Speech is classified into three broad categories depending upon the nature of excitation of the vocal tract; voiced, unvoiced and plosive sounds.


Voiced Sounds

If excitation of vocal tract originate at glottis and is by periodic vibration of the vocal cord we have voiced speech like ‘oh’, ‘eh’. Because of the periodic vibration the frequency spectrum of sound is rich in harmonics at multiples of the fundamental frequency or pitch. The air flow wavefrom resulting from the vibrations is approximately triangular therefore harmonics decay in amplitude at a rate of approximately12 dB/octave. Vocal tract act as a resonator to amplify some of these harmonics and attenuates other to produce voiced sounds. The pitch is controlled by the tension in the vocal cords and the air pressure from the lungs. Typical pitch values for children are around 1000 Hz and for adults lie in the range 50-500 Hz.


Unvoiced Sounds

The vocal cords do not vibrate in the production of unvoiced sound. The excitation is due to turbulence of airflow past a narrow constriction and tends to be random in nature, with a flat, continuous spectrum.
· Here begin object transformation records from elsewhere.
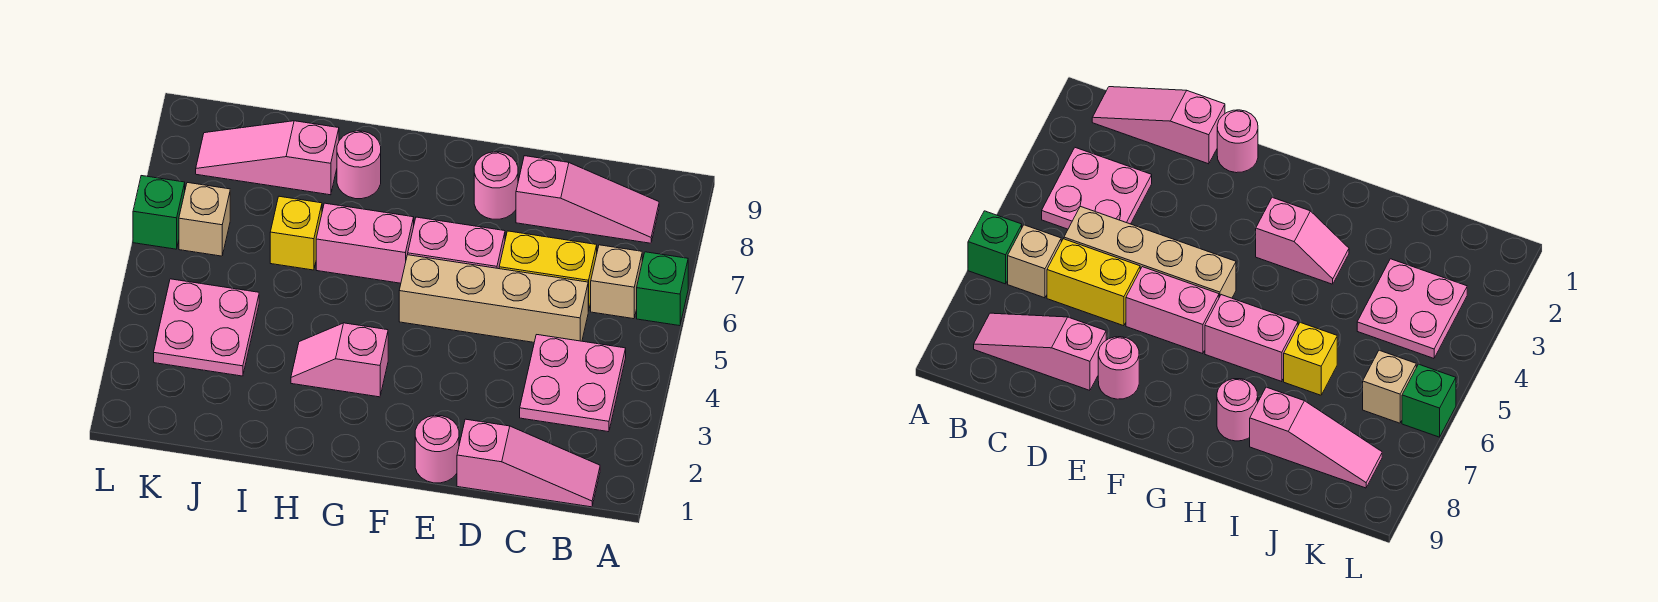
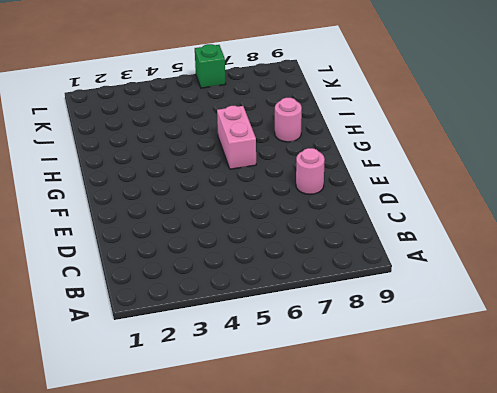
none -> green 1x1 brick [637,252,688,326]
none -> pink 1x3 slope [457,419,600,507]
none -> pink 2x2 plate [520,335,626,432]

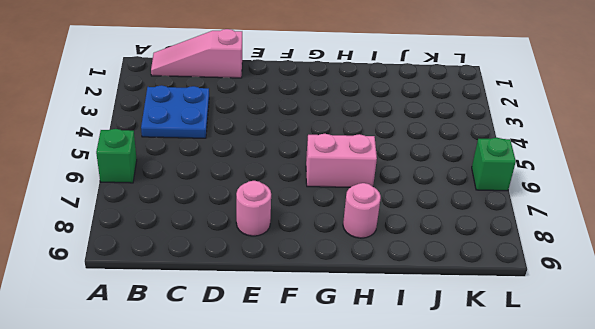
blue 2x2 plate [141,85,209,138] -> pink 2x2 plate [520,335,626,432]
none -> tan 1x1 brick [591,245,642,319]
none -> pink 1x3 slope [516,156,659,243]
none -> tan 1x4 brick [399,255,588,342]

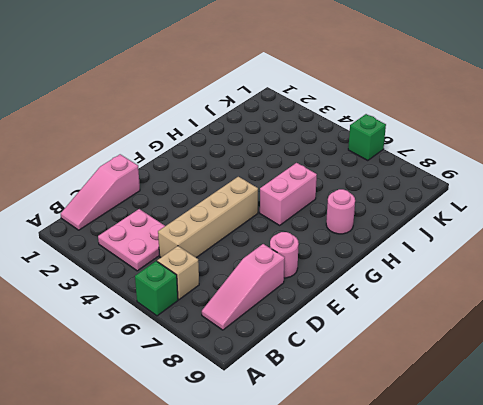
none -> yellow 1x2 brick [499,231,597,311]
none -> pink 1x1 round brick [415,415,459,483]
none -> pink 1x2 brick [408,217,505,269]

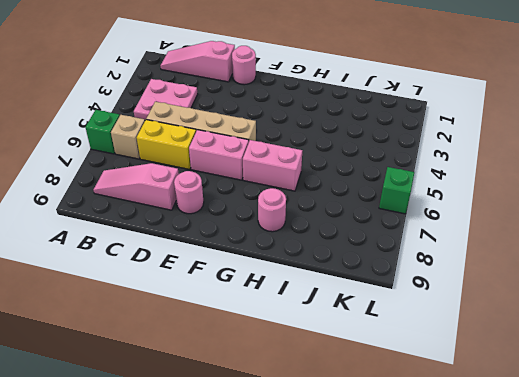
none -> pink 1x2 slope [291,323,388,397]
none -> yellow 1x1 brick [270,196,322,270]
none -> pink 1x3 slope [196,121,339,195]

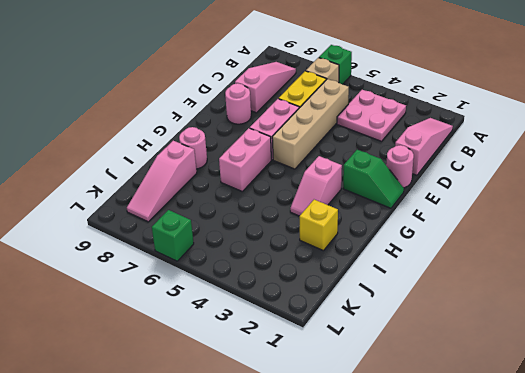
green 1x2 slope [343,150,404,208] -> none
yellow 1x1 brick [299,200,338,251] -> yellow 1x1 brick moved to [270,196,322,270]
none -> pink 2x2 plate [154,279,259,376]
none -> tan 1x1 brick [179,183,230,256]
  • The sound is called aspirated if the constriction is at glottis, for example ‘h’ .
  • If the constriction is along some point of the vocal tract the sound is called fricative, for example ‘s’ or ‘f’ .


Mixed Excitation

Mixed excitation is also possible for the class of sounds known as voiced fricatives such as ‘v’ in ‘vote’ and ‘z’ in ‘zoo’ . In voiced fricatives turbulent excitation is amplitude modulated periodically by vibration of the vocal tract. Variations in velum and nasal cavity are associated with characteristics in the spectrum of nasalized speech sound. Anatomical variations in configuration of speech in the structure of palate are associated with a typical speech sound such as lips or abnormal nasality.